### [Exercise aim]
Please retype every line of the entries below exactly, keeping the original wording, punctuation, and line breaks.

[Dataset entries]
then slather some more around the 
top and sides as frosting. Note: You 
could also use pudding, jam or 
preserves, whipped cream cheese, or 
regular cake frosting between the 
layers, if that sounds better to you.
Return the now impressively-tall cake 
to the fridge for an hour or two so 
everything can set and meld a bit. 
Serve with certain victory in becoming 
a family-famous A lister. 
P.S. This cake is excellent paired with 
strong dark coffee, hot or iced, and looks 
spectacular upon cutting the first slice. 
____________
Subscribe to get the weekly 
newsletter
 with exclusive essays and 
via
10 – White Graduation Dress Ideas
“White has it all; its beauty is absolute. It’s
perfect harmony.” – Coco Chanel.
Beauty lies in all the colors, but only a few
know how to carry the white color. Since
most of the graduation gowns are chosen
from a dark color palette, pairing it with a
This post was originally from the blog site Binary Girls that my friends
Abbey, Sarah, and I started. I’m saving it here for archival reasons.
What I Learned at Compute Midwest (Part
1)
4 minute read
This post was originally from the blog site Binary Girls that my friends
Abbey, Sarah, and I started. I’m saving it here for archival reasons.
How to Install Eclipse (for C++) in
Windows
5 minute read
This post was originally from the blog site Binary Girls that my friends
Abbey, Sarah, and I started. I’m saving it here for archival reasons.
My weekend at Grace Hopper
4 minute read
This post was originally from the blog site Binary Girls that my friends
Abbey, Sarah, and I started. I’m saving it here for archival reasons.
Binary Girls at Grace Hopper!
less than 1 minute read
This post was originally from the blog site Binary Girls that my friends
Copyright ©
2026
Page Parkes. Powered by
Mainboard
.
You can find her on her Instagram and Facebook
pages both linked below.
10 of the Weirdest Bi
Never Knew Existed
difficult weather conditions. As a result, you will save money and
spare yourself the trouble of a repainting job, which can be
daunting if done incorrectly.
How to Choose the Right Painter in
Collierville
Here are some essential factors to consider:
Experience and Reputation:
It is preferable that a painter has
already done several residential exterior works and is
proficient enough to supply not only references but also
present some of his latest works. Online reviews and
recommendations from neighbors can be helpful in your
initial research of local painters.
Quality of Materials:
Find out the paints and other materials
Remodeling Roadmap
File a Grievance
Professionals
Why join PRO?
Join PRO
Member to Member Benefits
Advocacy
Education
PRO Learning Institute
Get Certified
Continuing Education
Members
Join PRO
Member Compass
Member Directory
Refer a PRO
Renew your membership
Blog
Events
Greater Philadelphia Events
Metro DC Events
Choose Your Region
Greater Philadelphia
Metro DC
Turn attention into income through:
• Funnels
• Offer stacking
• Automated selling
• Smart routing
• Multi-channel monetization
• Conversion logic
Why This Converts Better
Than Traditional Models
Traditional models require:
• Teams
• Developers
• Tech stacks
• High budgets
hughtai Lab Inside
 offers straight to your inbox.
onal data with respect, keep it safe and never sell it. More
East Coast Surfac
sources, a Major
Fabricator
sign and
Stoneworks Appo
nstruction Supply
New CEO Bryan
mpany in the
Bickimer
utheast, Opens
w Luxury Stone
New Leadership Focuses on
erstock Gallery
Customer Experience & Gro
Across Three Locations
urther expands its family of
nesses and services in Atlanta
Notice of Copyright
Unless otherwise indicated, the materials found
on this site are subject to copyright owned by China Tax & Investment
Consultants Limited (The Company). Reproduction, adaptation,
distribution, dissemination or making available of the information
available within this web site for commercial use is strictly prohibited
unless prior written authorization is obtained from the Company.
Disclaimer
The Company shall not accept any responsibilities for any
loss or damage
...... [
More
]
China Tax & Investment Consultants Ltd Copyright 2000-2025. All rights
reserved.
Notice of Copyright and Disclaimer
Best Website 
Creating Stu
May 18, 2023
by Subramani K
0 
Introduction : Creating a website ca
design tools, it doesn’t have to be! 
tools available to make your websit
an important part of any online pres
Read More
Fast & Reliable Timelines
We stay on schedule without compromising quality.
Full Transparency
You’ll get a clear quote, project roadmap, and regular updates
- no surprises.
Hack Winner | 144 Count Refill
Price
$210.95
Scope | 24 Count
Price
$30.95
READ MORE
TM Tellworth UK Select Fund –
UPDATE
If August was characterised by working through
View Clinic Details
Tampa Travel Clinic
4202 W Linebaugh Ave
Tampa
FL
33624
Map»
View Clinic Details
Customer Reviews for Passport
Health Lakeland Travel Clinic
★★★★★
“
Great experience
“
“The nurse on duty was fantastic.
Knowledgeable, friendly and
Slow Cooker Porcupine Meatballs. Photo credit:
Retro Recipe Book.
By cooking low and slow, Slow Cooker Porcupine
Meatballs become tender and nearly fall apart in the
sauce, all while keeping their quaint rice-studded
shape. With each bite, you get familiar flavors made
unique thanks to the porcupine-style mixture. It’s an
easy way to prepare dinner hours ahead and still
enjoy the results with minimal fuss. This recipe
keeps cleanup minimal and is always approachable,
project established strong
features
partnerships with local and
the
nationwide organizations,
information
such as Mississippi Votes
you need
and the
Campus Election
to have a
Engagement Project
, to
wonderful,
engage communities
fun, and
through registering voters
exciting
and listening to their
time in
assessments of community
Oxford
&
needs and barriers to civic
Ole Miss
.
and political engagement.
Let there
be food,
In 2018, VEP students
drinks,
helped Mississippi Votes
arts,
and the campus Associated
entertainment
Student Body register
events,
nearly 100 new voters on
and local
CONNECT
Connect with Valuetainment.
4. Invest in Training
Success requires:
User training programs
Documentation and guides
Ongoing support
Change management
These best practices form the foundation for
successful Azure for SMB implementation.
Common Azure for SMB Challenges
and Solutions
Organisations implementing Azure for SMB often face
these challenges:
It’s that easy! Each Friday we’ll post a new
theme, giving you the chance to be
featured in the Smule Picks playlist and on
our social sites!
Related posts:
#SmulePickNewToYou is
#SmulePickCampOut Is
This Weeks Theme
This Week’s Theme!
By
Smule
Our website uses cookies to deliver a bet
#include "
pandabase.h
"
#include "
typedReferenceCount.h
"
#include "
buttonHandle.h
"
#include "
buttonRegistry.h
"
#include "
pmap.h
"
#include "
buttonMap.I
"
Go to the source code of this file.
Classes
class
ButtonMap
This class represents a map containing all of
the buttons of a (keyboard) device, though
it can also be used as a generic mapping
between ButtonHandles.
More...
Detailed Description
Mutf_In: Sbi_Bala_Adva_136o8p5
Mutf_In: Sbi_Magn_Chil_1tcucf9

### [Solution]
then slather some more around the 
top and sides as frosting. Note: You 
could also use pudding, jam or 
preserves, whipped cream cheese, or 
regular cake frosting between the 
layers, if that sounds better to you.
Return the now impressively-tall cake 
to the fridge for an hour or two so 
everything can set and meld a bit. 
Serve with certain victory in becoming 
a family-famous A lister. 
P.S. This cake is excellent paired with 
strong dark coffee, hot or iced, and looks 
spectacular upon cutting the first slice. 
____________
Subscribe to get the weekly 
newsletter
 with exclusive essays and 
via
10 – White Graduation Dress Ideas
“White has it all; its beauty is absolute. It’s
perfect harmony.” – Coco Chanel.
Beauty lies in all the colors, but only a few
know how to carry the white color. Since
most of the graduation gowns are chosen
from a dark color palette, pairing it with a
This post was originally from the blog site Binary Girls that my friends
Abbey, Sarah, and I started. I’m saving it here for archival reasons.
What I Learned at Compute Midwest (Part
1)
4 minute read
This post was originally from the blog site Binary Girls that my friends
Abbey, Sarah, and I started. I’m saving it here for archival reasons.
How to Install Eclipse (for C++) in
Windows
5 minute read
This post was originally from the blog site Binary Girls that my friends
Abbey, Sarah, and I started. I’m saving it here for archival reasons.
My weekend at Grace Hopper
4 minute read
This post was originally from the blog site Binary Girls that my friends
Abbey, Sarah, and I started. I’m saving it here for archival reasons.
Binary Girls at Grace Hopper!
less than 1 minute read
This post was originally from the blog site Binary Girls that my friends
Copyright ©
2026
Page Parkes. Powered by
Mainboard
.
You can find her on her Instagram and Facebook
pages both linked below.
10 of the Weirdest Bi
Never Knew Existed
difficult weather conditions. As a result, you will save money and
spare yourself the trouble of a repainting job, which can be
daunting if done incorrectly.
How to Choose the Right Painter in
Collierville
Here are some essential factors to consider:
Experience and Reputation:
It is preferable that a painter has
already done several residential exterior works and is
proficient enough to supply not only references but also
present some of his latest works. Online reviews and
recommendations from neighbors can be helpful in your
initial research of local painters.
Quality of Materials:
Find out the paints and other materials
Remodeling Roadmap
File a Grievance
Professionals
Why join PRO?
Join PRO
Member to Member Benefits
Advocacy
Education
PRO Learning Institute
Get Certified
Continuing Education
Members
Join PRO
Member Compass
Member Directory
Refer a PRO
Renew your membership
Blog
Events
Greater Philadelphia Events
Metro DC Events
Choose Your Region
Greater Philadelphia
Metro DC
Turn attention into income through:
• Funnels
• Offer stacking
• Automated selling
• Smart routing
• Multi-channel monetization
• Conversion logic
Why This Converts Better
Than Traditional Models
Traditional models require:
• Teams
• Developers
• Tech stacks
• High budgets
hughtai Lab Inside
 offers straight to your inbox.
onal data with respect, keep it safe and never sell it. More
East Coast Surfac
sources, a Major
Fabricator
sign and
Stoneworks Appo
nstruction Supply
New CEO Bryan
mpany in the
Bickimer
utheast, Opens
w Luxury Stone
New Leadership Focuses on
erstock Gallery
Customer Experience & Gro
Across Three Locations
urther expands its family of
nesses and services in Atlanta
Notice of Copyright
Unless otherwise indicated, the materials found
on this site are subject to copyright owned by China Tax & Investment
Consultants Limited (The Company). Reproduction, adaptation,
distribution, dissemination or making available of the information
available within this web site for commercial use is strictly prohibited
unless prior written authorization is obtained from the Company.
Disclaimer
The Company shall not accept any responsibilities for any
loss or damage
...... [
More
]
China Tax & Investment Consultants Ltd Copyright 2000-2025. All rights
reserved.
Notice of Copyright and Disclaimer
Best Website 
Creating Stu
May 18, 2023
by Subramani K
0 
Introduction : Creating a website ca
design tools, it doesn’t have to be! 
tools available to make your websit
an important part of any online pres
Read More
Fast & Reliable Timelines
We stay on schedule without compromising quality.
Full Transparency
You’ll get a clear quote, project roadmap, and regular updates
- no surprises.
Hack Winner | 144 Count Refill
Price
$210.95
Scope | 24 Count
Price
$30.95
READ MORE
TM Tellworth UK Select Fund –
UPDATE
If August was characterised by working through
View Clinic Details
Tampa Travel Clinic
4202 W Linebaugh Ave
Tampa
FL
33624
Map»
View Clinic Details
Customer Reviews for Passport
Health Lakeland Travel Clinic
★★★★★
“
Great experience
“
“The nurse on duty was fantastic.
Knowledgeable, friendly and
Slow Cooker Porcupine Meatballs. Photo credit:
Retro Recipe Book.
By cooking low and slow, Slow Cooker Porcupine
Meatballs become tender and nearly fall apart in the
sauce, all while keeping their quaint rice-studded
shape. With each bite, you get familiar flavors made
unique thanks to the porcupine-style mixture. It’s an
easy way to prepare dinner hours ahead and still
enjoy the results with minimal fuss. This recipe
keeps cleanup minimal and is always approachable,
project established strong
features
partnerships with local and
the
nationwide organizations,
information
such as Mississippi Votes
you need
and the
Campus Election
to have a
Engagement Project
, to
wonderful,
engage communities
fun, and
through registering voters
exciting
and listening to their
time in
assessments of community
Oxford
&
needs and barriers to civic
Ole Miss
.
and political engagement.
Let there
be food,
In 2018, VEP students
drinks,
helped Mississippi Votes
arts,
and the campus Associated
entertainment
Student Body register
events,
nearly 100 new voters on
and local
CONNECT
Connect with Valuetainment.
4. Invest in Training
Success requires:
User training programs
Documentation and guides
Ongoing support
Change management
These best practices form the foundation for
successful Azure for SMB implementation.
Common Azure for SMB Challenges
and Solutions
Organisations implementing Azure for SMB often face
these challenges:
It’s that easy! Each Friday we’ll post a new
theme, giving you the chance to be
featured in the Smule Picks playlist and on
our social sites!
Related posts:
#SmulePickNewToYou is
#SmulePickCampOut Is
This Weeks Theme
This Week’s Theme!
By
Smule
Our website uses cookies to deliver a bet
#include "
pandabase.h
"
#include "
typedReferenceCount.h
"
#include "
buttonHandle.h
"
#include "
buttonRegistry.h
"
#include "
pmap.h
"
#include "
buttonMap.I
"
Go to the source code of this file.
Classes
class
ButtonMap
This class represents a map containing all of
the buttons of a (keyboard) device, though
it can also be used as a generic mapping
between ButtonHandles.
More...
Detailed Description
Mutf_In: Sbi_Bala_Adva_136o8p5
Mutf_In: Sbi_Magn_Chil_1tcucf9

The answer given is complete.